Because 'We're forever tearing cultivation tools off and re-installing other ones,' he's hoping to add a second small 'offset' tractor reserved for weed control. His current tractors are the Cub and a Farmall 200 (a 1957 version of the Super C).

As a category, offsets are general-use tractors of 10 to 30 hp. The engine section is moved to left of center and the seat rests next to the right fender. This realignment offers the driver an unobstructed view of the right half of the row area. (See 'Specialty tractors for weed control,') Used models with gearing that allows extra-slow travel in small plants are especially valuable. Gemme is looking for a cultivating tractor with vertical clearance greater than the 14 inches on his Model 200, a non-offset model.

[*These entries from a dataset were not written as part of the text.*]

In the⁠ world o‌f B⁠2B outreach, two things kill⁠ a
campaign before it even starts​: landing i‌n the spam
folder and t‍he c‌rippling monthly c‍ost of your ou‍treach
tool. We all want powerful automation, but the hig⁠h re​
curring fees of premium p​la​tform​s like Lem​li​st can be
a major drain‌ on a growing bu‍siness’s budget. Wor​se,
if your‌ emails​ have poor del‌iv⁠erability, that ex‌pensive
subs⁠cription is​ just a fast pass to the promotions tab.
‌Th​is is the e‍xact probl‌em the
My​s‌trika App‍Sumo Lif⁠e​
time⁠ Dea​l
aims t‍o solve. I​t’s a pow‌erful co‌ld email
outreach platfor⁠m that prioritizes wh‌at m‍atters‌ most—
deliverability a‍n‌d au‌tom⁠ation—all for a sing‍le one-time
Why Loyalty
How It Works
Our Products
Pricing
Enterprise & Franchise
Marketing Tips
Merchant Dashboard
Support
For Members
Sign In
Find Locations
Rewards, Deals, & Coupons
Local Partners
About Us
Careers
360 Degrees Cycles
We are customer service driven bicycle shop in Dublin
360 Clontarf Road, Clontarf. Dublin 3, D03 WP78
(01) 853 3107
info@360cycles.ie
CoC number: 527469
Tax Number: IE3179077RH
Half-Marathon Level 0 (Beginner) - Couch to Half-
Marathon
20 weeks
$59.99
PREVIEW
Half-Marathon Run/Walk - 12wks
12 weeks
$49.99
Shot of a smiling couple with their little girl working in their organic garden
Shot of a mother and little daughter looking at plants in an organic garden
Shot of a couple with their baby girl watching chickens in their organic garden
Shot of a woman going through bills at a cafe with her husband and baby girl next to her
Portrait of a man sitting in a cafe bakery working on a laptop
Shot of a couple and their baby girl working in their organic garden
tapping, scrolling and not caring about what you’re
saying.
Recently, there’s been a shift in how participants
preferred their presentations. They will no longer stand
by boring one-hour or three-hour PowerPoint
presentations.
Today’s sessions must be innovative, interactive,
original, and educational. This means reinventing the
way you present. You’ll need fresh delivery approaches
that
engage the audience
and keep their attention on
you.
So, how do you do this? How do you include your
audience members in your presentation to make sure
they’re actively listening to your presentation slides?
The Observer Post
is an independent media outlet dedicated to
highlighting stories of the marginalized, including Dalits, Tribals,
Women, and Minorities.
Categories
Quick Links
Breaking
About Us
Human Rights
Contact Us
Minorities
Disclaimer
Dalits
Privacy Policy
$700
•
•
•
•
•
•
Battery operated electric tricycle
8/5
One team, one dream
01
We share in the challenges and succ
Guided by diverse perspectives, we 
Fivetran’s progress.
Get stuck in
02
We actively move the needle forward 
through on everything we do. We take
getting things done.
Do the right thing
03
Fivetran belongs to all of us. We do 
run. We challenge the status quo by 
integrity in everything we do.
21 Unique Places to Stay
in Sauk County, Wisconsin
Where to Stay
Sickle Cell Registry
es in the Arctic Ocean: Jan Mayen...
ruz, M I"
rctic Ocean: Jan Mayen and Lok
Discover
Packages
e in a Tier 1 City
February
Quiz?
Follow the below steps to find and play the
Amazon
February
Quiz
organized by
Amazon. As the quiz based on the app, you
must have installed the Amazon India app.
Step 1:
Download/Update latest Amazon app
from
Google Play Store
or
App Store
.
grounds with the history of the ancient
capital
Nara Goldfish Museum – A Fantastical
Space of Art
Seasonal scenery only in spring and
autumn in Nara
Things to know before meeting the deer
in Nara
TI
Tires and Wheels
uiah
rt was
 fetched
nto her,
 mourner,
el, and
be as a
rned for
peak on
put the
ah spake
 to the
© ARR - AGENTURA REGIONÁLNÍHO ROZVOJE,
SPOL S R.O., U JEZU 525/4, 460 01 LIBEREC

'Too often, we finish working a patch before we get the adjustment just where we want it,' he explains. When a tool stays on a given tractor, it's field ready at a moment's notice. When there are crops to harvest, cultivate and plant before lunch, saving 15 minutes hitching time can be the difference between being in the field and just knowing you should be.

'In most of my soils, cultivating seems to stimulate plant growth,' Gemme observes. 'When my soils get sealed by rain and heat, plants don't thrive.' But in fields with coarser sand, he accepts some extra weed pressure rather than risk additional moisture loss during dry periods. He cultivates only if he's sure he can follow with irrigation once the weeds are dead.

'Weeds are getting tougher,' says Gemme. He's getting tougher on them, too, by learning their weak points and sharpening his weed-management strategies.